Observation data (J2000.0 epoch)
- Constellation: Cetus
- Right ascension: 02^{h} 14^{m} 17.44^{s}
- Declination: −11° 58′ 47.70″
- Redshift: 2.338800
- Heliocentric radial velocity: 701,155 km/s
- Distance: 10.512 Gly

Characteristics
- Type: Radio galaxy

Other designations
- LEDA 2823016

= TXS 0211−122 =

Radio galaxy in the constellation of Cetus

TXS 0211−122 is a high redshift radio galaxy located in the constellation of Cetus. The redshift of the object is (z) 2.338 and it was first discovered by R. van Ojik and other astronomers in September 1994, who found the object has an ultra steep radio spectrum.

== Description ==
The host galaxy of TXS 0211−122 is found to be extremely massive, containing a bright central nucleus with a much smaller clump feature, based on imaging made by Hubble Space Telescope (HST). It is also shown to be a starburst galaxy undergoing an immense wave of star formation in its central region. The total molecular hydrogen amount of the galaxy is 10^{11} M_{☉} and it has a stellar mass of around 1.45 × 10^{11} M_{☉}.

The radio source is classified as a double with a Fanaroff-Riley Class Type II morphology. The flux density of the source has been estimated to be 189 mJy at 1465 MHz. A weak radio core is found between the radio lobes of the source. A curved and bent radio jet has also been discovered, extending outwards from the core towards the eastern lobe. This has been suggested to interact with the interstellar medium.

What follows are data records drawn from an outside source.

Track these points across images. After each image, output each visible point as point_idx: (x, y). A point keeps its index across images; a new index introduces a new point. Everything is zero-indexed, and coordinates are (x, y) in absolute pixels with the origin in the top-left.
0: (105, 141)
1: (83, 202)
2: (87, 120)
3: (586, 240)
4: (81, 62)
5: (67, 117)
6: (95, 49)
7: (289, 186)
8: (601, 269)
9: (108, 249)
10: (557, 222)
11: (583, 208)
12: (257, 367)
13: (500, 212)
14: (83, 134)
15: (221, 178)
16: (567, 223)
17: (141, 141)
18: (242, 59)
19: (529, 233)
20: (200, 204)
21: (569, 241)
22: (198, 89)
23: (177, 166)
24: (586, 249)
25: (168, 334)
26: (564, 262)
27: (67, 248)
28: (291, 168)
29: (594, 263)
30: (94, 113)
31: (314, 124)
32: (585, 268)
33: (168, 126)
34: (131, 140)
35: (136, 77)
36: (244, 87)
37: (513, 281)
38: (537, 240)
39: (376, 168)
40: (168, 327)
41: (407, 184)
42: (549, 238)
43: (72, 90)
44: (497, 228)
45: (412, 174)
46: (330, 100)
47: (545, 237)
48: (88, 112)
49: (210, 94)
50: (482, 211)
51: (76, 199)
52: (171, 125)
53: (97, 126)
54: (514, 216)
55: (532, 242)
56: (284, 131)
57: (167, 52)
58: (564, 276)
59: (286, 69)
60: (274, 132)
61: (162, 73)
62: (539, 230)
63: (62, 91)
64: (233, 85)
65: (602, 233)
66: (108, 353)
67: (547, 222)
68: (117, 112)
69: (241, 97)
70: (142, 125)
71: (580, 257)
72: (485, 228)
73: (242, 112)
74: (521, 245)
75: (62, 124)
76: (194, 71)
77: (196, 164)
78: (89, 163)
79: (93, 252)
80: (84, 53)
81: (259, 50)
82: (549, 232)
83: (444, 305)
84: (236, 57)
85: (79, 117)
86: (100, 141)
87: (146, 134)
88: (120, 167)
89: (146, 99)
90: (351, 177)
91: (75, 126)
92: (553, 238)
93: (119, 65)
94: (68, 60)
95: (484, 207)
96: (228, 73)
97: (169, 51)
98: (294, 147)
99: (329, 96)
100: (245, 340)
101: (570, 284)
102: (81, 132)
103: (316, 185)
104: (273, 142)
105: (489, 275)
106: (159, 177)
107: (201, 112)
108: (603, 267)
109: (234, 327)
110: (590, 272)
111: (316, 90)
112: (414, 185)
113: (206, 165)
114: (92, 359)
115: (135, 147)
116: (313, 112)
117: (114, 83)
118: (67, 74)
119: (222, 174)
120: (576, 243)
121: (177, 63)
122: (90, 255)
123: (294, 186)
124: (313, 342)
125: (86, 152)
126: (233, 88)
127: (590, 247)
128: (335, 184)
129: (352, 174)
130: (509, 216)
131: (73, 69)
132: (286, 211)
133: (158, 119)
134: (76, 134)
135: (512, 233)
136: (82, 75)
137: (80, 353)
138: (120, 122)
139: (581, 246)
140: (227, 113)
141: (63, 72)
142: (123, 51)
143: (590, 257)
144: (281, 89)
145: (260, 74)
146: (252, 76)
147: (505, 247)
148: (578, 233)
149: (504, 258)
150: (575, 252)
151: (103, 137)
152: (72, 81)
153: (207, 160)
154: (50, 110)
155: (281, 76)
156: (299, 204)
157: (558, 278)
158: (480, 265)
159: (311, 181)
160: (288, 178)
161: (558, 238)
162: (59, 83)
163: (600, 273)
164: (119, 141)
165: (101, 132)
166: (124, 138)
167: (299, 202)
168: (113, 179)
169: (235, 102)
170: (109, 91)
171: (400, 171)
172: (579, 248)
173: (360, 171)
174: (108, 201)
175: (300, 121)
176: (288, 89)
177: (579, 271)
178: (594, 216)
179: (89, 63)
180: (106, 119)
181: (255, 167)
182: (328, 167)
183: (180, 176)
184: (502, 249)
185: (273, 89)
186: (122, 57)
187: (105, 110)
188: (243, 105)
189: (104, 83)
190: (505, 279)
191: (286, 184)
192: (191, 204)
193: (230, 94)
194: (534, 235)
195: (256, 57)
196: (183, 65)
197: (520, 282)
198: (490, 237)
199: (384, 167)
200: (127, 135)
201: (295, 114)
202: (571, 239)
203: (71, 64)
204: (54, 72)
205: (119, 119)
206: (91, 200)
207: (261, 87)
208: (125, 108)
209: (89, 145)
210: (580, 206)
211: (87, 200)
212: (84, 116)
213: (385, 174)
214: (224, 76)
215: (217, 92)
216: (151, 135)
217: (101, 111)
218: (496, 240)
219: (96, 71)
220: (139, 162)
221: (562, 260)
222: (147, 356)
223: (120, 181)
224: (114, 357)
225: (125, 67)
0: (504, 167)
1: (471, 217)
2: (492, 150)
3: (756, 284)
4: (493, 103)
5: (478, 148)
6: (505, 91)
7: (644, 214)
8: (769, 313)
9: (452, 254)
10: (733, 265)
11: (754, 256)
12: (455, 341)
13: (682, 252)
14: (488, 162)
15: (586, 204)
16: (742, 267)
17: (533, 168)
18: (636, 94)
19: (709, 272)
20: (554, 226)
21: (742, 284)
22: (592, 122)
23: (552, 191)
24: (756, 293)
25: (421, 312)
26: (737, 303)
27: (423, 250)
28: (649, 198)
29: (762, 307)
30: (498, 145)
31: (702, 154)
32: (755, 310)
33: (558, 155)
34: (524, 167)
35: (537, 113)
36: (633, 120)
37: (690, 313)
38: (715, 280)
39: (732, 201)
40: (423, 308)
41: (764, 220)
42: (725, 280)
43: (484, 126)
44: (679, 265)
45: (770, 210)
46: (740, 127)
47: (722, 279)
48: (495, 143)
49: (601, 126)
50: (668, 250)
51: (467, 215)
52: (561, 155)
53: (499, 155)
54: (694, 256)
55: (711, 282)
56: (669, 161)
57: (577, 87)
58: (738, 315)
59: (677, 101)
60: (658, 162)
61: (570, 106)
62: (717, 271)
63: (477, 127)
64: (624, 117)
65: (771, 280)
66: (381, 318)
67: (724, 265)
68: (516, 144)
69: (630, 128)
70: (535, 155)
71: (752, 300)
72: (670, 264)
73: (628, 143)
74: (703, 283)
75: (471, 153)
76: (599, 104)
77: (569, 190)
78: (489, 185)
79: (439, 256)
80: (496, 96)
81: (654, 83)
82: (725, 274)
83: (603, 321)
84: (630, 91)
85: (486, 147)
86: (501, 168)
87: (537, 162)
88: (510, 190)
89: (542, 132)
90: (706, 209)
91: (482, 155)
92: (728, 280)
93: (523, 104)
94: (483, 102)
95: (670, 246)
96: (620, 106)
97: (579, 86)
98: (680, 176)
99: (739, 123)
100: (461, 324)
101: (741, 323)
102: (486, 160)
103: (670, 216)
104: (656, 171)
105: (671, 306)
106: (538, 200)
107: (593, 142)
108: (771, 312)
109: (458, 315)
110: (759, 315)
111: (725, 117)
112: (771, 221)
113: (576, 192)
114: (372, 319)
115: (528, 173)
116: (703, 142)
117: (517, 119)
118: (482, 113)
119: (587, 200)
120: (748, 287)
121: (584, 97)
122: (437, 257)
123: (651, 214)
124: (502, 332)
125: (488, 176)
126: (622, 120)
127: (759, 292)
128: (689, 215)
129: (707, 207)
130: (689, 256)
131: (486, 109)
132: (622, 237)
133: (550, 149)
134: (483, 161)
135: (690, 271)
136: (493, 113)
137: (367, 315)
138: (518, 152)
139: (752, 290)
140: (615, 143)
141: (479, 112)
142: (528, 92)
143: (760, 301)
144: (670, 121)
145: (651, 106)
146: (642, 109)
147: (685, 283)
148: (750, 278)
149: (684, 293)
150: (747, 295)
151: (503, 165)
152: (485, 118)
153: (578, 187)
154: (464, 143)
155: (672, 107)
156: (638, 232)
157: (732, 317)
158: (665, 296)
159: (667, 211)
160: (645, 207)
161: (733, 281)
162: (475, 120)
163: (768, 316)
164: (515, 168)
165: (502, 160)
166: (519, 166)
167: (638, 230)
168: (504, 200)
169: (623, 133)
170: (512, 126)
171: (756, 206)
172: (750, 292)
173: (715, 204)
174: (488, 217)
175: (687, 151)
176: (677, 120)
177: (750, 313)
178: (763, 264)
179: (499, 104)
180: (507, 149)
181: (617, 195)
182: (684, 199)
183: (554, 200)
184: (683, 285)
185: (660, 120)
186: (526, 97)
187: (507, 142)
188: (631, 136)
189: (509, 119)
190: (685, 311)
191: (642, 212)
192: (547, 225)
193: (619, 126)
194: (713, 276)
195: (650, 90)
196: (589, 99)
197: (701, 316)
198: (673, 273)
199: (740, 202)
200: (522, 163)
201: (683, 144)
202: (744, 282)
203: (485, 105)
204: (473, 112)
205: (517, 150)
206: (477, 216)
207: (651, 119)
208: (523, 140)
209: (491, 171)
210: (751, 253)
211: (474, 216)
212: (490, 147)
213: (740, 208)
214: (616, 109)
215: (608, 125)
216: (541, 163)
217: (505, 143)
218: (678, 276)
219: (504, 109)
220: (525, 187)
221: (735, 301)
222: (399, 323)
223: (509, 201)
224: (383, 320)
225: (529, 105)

A study showed the jet is driving the outflows from the galaxy. The narrow component contains interstellar gas that is both extended and elongated along the radio axis position from the south-east to north-west. On the eastern side of the nucleus, the line widths are different, with a full-width at half maximum of 300 kilometers per seconds which is more compared to the western side. The galaxy is also surrounded by a large Lyman-alpha emission nebula with polarization which increases east from the nucleus to 16.4 ± 4.6%. A shell structure is found associated with the nebula, interpreted as a product of supernovae depositing energy into the interstellar medium, thus creating expanding gas bubbles.